If legislators around the world want to know how to stop the biotech revolution in its tracks, they should look no further than the US Patent Reform Act of 2007 (H.R. 1908), which on September 9 passed the House of Representatives and is slated for passage through the Senate in the coming weeks.

The reform is long overdue—the last time US patent law was overhauled, Sputnik was circumnavigating the earth and computers used punch cards, not silicon chips. Today, the US Patent & Trademark Office (USPTO) is drowning under a backlog of 600,000 applications. And some argue that intellectual property (IP) is becoming fragmented and overlapping, with the potential to create an 'anti-commons' effect that hinders innovation. What's more, a lack of understanding of technology or, less charitably, a deliberately obfuscating approach adopted by patent agents, has increased the number of overly broad or poorly written patents. This has created profitable businesses for 'patent troll' companies (which quietly amass IP and then shop around for windfall settlements from infringers), with patent litigation costs nearly doubling through the 1990s.

The new Act contains some welcome proposals. For example, it would harmonize the US patent process internationally by switching to a first-to-file, rather than the first-to-invent, system. This would eliminate costly interference proceedings. But it will also require significant changes in mind-set for US researchers and make it more difficult for individual inventors to compete with deep-pocketed corporations that can file multiple applications.

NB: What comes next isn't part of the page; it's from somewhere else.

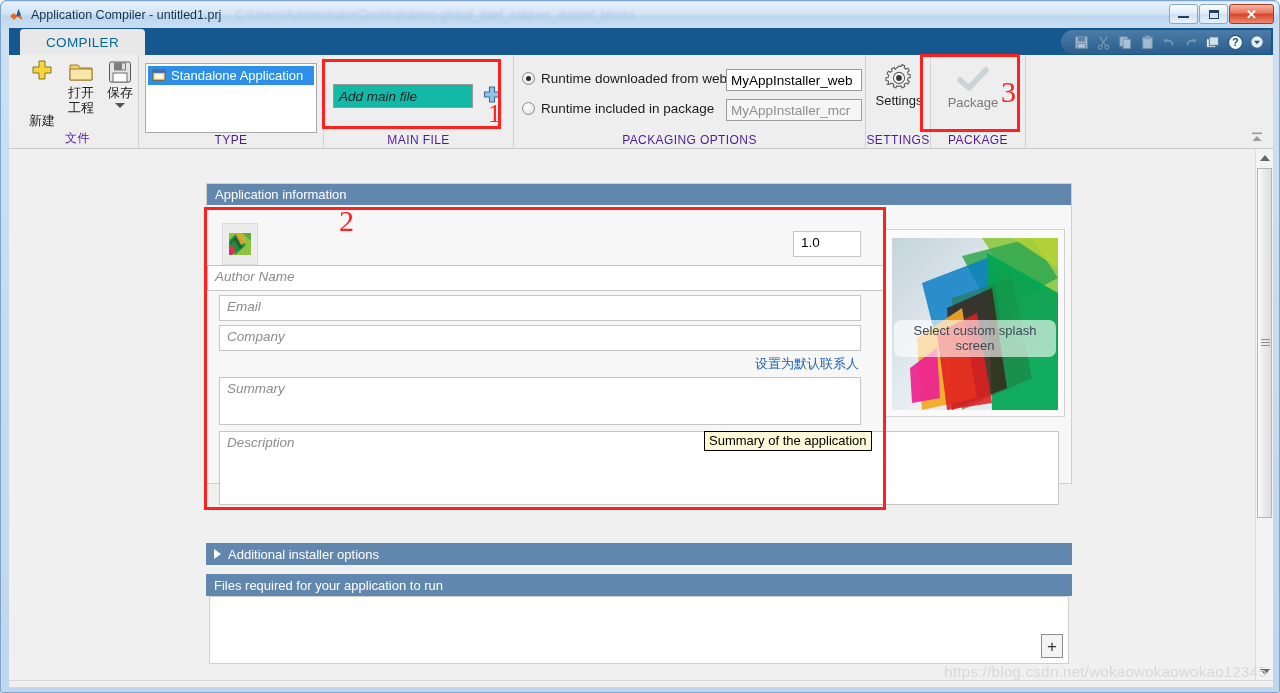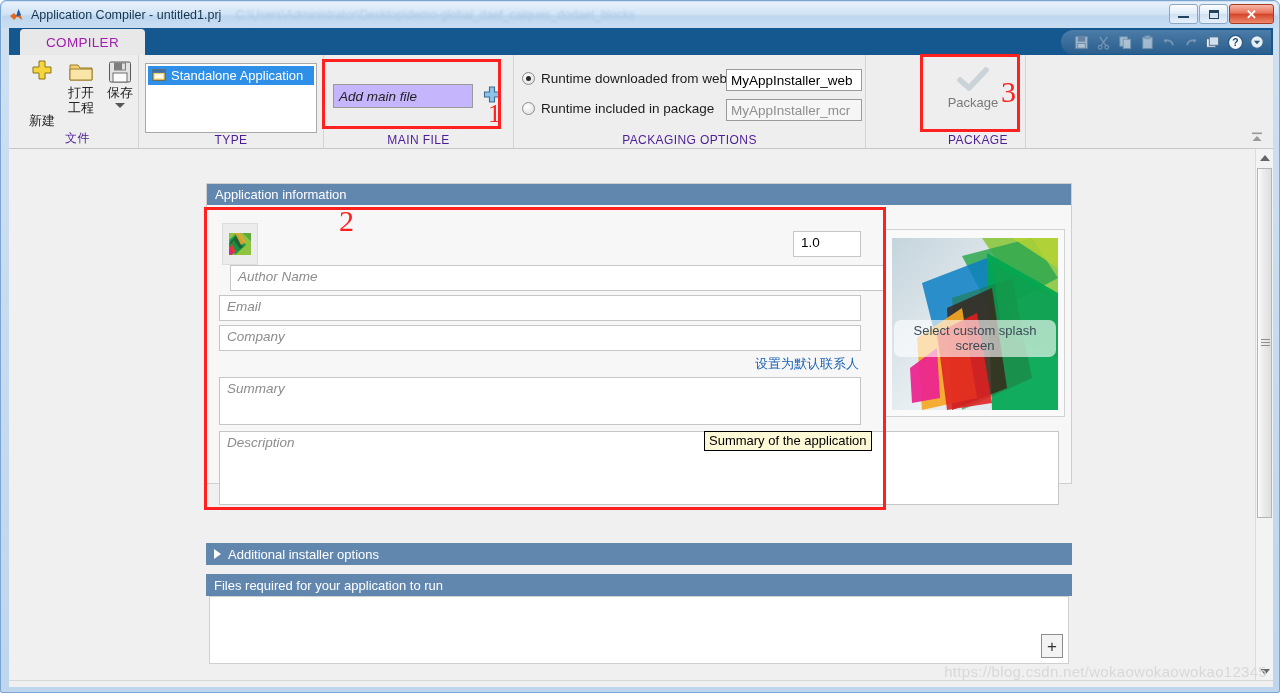"COMPILER" #tab-compiler { color: #a21caf -> #0369a1 }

Overall, there is a great deal more to dislike in this Act than to like.

Under the new law, patent filers must submit a search and patentability analysis with every application. That is a job currently done by USPTO examiners—their main job, one would imagine. So that should certainly lighten their workload, albeit in a way that will radically increase applicants' filing costs.

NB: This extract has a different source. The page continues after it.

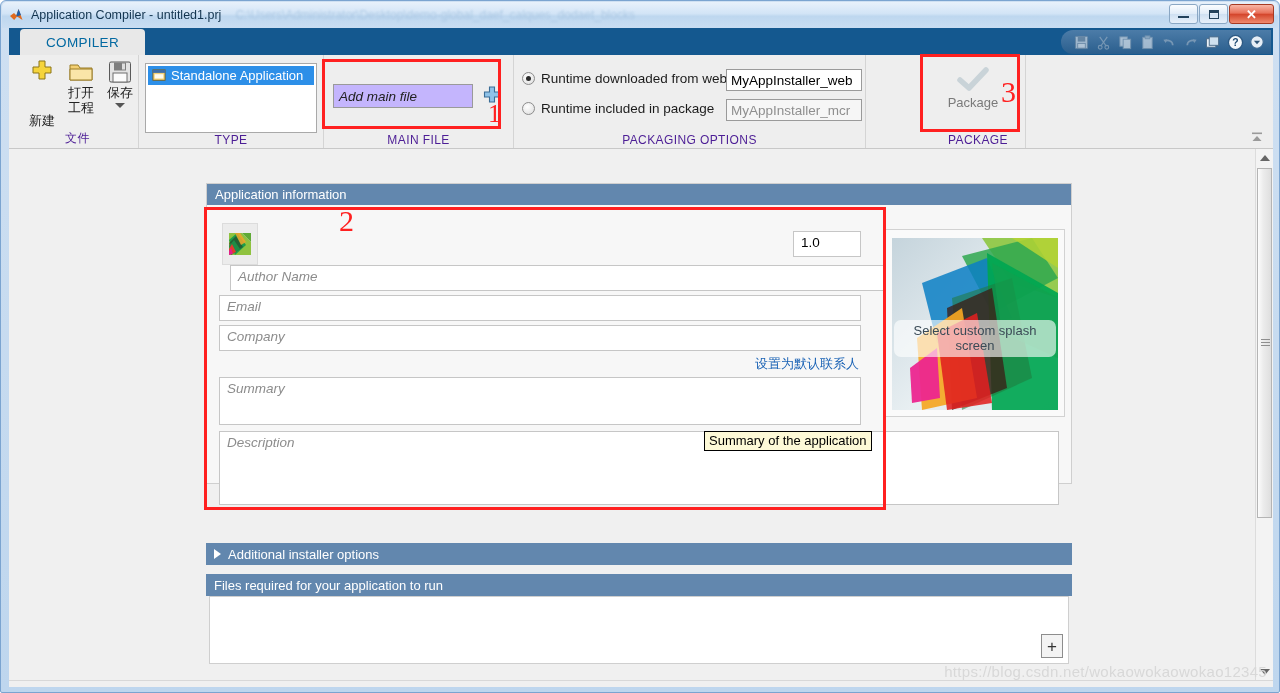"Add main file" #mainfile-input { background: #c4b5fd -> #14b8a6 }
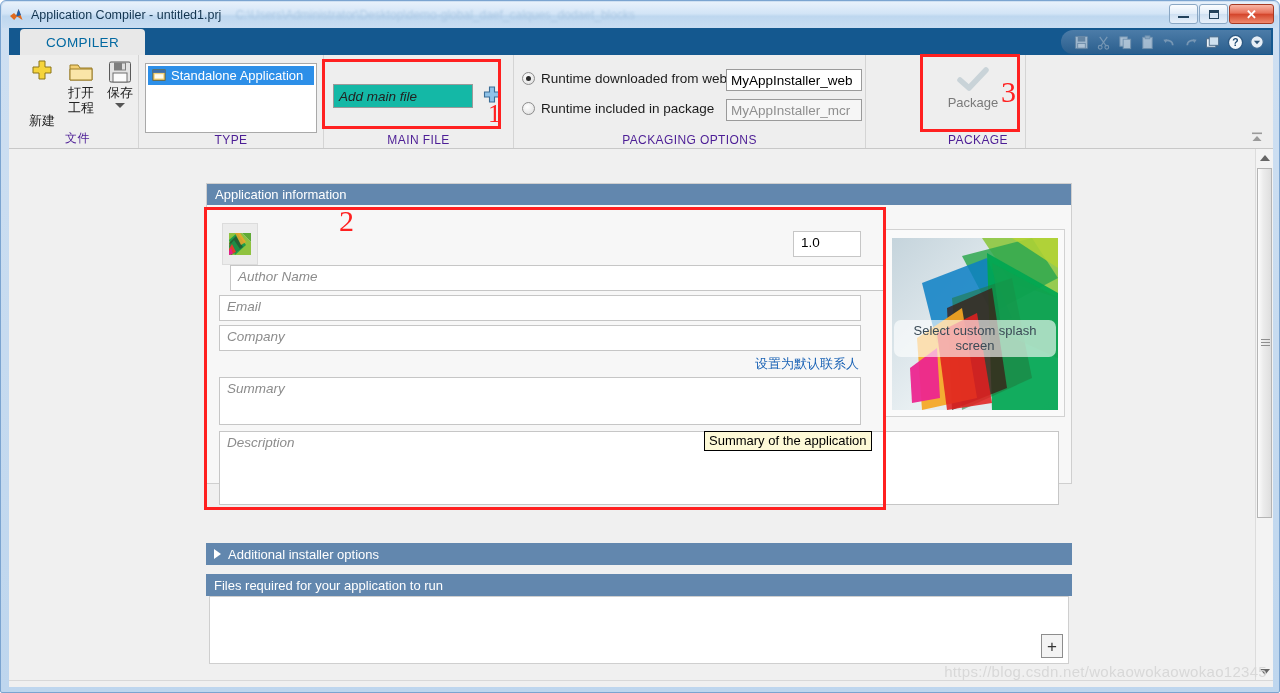"Settings" div.rgroup { html: none -> <div> <div> <svg> <path></path> <circle></circle> <circle></circle> </svg> <span>Settings</span> </div> <div>SETTINGS</div> </div> }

To help applicants do the patent examiners' job, the USPTO has already implemented some important administrative restrictions. From this month, it will limit to three the number of 'continuations' each invention is allowed (the current rules allow as many continuations as necessary to get the desired breadth of claims). This will clearly be a challenge for biotech companies, which use continuations to add to their early IP as preclinical and clinical development render additional claims to practice. What's more, USPTO now stipulates an arbitrary limit of 25 claims for each patent application, more than the 10 originally proposed in the draft rule, but probably still insufficient to cover groundbreaking biological inventions.

However burdensome these administrative alterations appear, they pale into insignificance compared with parts of the Act that threaten to diminish the value of biotech patenting altogether.

For instance, the Act, if implemented, would direct the courts to base damages for infringement on the economic value of the patent component that was infringed (subtracting all the 'prior art'), rather than on the market value of the entire product, as at present. Equating damages to the marginal value of the invention kills the incentive to defend patents for all but the most obstinate or well-heeled of inventors. Revenue-rich, market-dominant companies (that is, firms like Microsoft and Oracle, which are backing the Act) hardly need worry about patent infringement, whereas inventive, research-based biotech firms can expect little reward, even if their claims stand. And calculating the incremental value of a biotech patent is a feat that would require not only knowledge of the market value of the exploiting products (which is feasible) but also of the product's hypothetical value without the invention. Quite how this would work for biological advances where the inventive step might be a minor, but vital, sequence change or a nuanced but essential difference in a molecular structure is difficult to fathom.

Not only does the Act reduce the incentive to defend patents, it also makes it easier for others to attack them. It proposes 'post-grant reviews' under which third parties could challenge granted patents through procedures that cost a mere $100,000 rather than $1 million, on average, for conventional court proceedings. Under these post-grant reviews, the burden of proof of patent invalidity would be much lower than currently required in court, where patents are presumed valid. And patents could be challenged at any time during their life (compared with the system in Europe, for example, which allows post-grant review only in the first 12 months after issue). By increasing the frequency and ease of patent challenge, the Act would be a coup de grâce for patent value.

The question for legislators is how can a biotech firm, or any high-technology firm for that matter, persuade investors to part with money to support the development of new products when the value of IP is compromised on so many fronts? The Act would make patents narrower and more difficult to build from, facilitate challenges and virtually remove any incentive to defend them.

If the USPTO is understaffed and overwhelmed, the solution is to simply hire more patent examiners and reduce staff turnover—not to destroy the IP bedrock on which biotech is built. If some bad patents are getting through, let opponents weigh in earlier by publishing patent applications before grant of the patent, as is done elsewhere in the world. To have meaningful patent reform, what must change is the administration of the USPTO, not what happens after a patent is issued.

What is the point of Congress voting $30 billion to R&D at the US National Institutes of Health if the IP from universities, researchers and the companies that spring from them is stifled at birth? Why would investors put capital into biotech if IP is so radically devalued? And why should our best minds apply themselves to R&D, given a system that so clearly would ridicule their contribution?

Under no circumstances should the Patent Reform Act be passed. It should not be tweaked. The Senate must reject it.